Ahora que la autoflagelación ha cundido de manera desaforada entre los españoles, que se ha instalado el entusiasmo por el desastre, que a los triunfa-listas de la catástrofe se los rifan en las mesas de la mejor sociedad, que las tertulias y debates de la radio y televisión rinden tributo también monetario a cuantos acrediten formar parte de la cofradía del santo reproche; ahora que impacientes nos adelantamos a lanzar por nuestra propia cuenta una nueva versión de la leyenda negra; ahora que nos multiplicamos para abjurar de todo aquello que los demás nos reconocieron en el proceso de transición y de modernización cumplido; ahora que volvemos a la práctica desenfrenada del deporte de la autodestrucción; ahora, precisamente ahora, se hacen más valiosos algunos testimonios brindados por trayectorias que suman la competencia profesional y la pasión por el servicio público.
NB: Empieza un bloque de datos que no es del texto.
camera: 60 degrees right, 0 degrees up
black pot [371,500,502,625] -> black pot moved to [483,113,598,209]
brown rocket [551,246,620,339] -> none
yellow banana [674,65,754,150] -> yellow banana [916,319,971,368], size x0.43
Ésa es la senda del libro que con el título de Sueños y pesadillas acaba de aparecer en Tusquets Editores, para dar cuenta de las memorias de un diplomático, Máximo Cajal. La obra, que quedó finalista del XXI Comillas de Historia, Biografías y Memorias, combina la elegancia sin rebuscamiento, el gusto por la exactitud, la sinceridad sin contorsionismos exhibicionistas, el conocimiento profesional sin petulancia. Estamos en el anverso de esas versiones que ofrecen los bienquedas de oficio o los adictos al ajuste de cuentas. Las memorias de Cajal nos llevan de la mano por los destinos diplomáticos en Bangkok, París, Guatermala –con episodios como la quema de la embajada con toda su dotación a bordo–, Nueva York, Estocolmo, París, Lisboa y Montpellier. Pero para nadaes un álbum exótico porque nunca pierde el hilo de conexión con la España real de cada uno de esos momentos.
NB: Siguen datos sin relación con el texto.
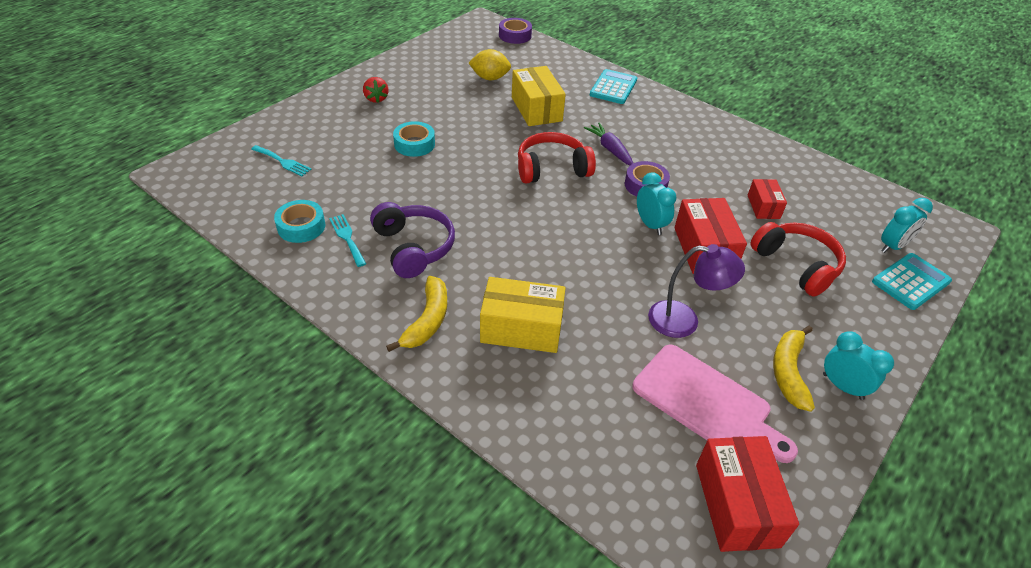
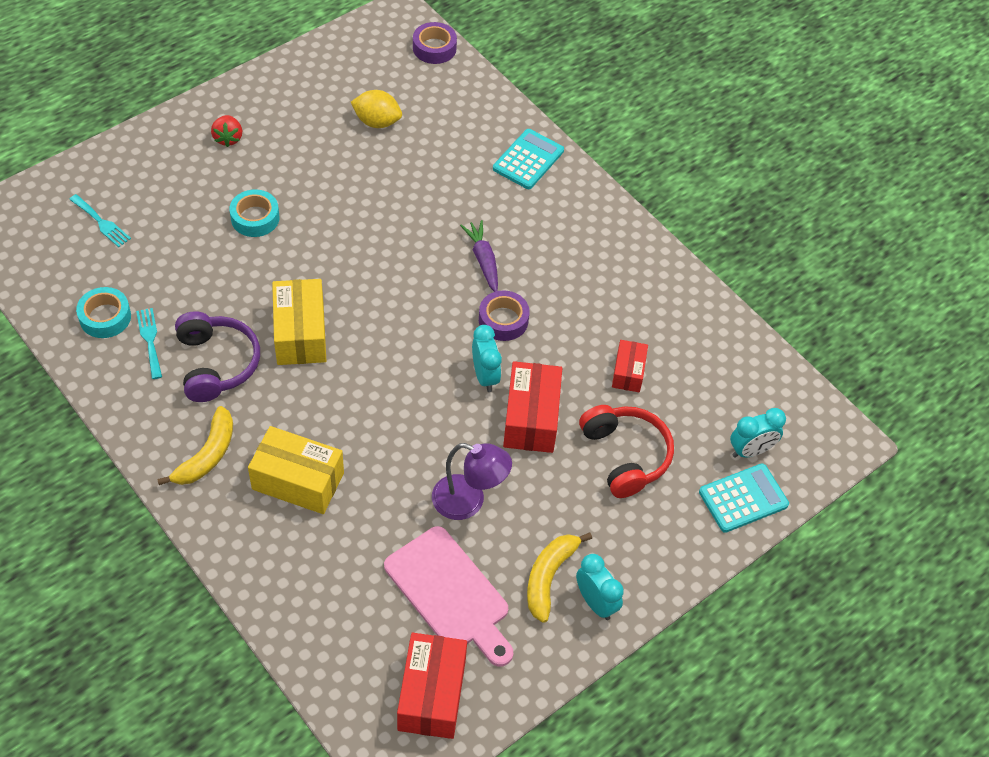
camera: 10 degrees right, 10 degrees up
yellow box [512,66,566,126] -> yellow box moved to [272,279,326,365]
red headphones [518,132,596,183] -> none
De todos los capítulos merecen en mi opinión especial relevancia los que dedica a la negociación con Estados Unidos del Convenio de Cooperación para la Defensa. El proceso se llevó a cabo durante el periodo 1985-1988 bajo gobiernos de Felipe González y traía causa de una concepción más amplia que incluía la permanencia de España en la Alianza Atlántica, la reducción de la presencia militar americana en nuestro país y la desnuclearización del territorio nacional. El embajador Máximo Cajal encabezaba la delegación española y Thomas O. Enders, embajador de Reagan en Madrid, la delegación americana. Que nuestro gobierno socialista estuviera en posiciones en muchos ámbitos muy distantes de las que exhibía el Gobierno de Washington fue en aquella época compatible con unas buenas relaciones mutuas impecables. En las memorias de Ronald Reagan queda constancia de su buena química con Felipe González a partir del primer encuentro que mantuvieron en Madrid. Pero sin menoscabo de esas buenas relaciones que todos se esforzaban en preservar los intereses que cada parte defendía chocaban en ocasiones frontalmente.

Máximo Cajal tuvo que combatir en dos frentes. De una parte le correspondía defender las posiciones y objetivos españoles y de otra enfrentarse a los ataques de los medios de comunicación de la derecha española empeñada en patrocinar nuestro alineamiento mecánico con lo que quisieran los Estados Unidos y en debilitar al jefe de nuestros negociadores. Pasen y lean.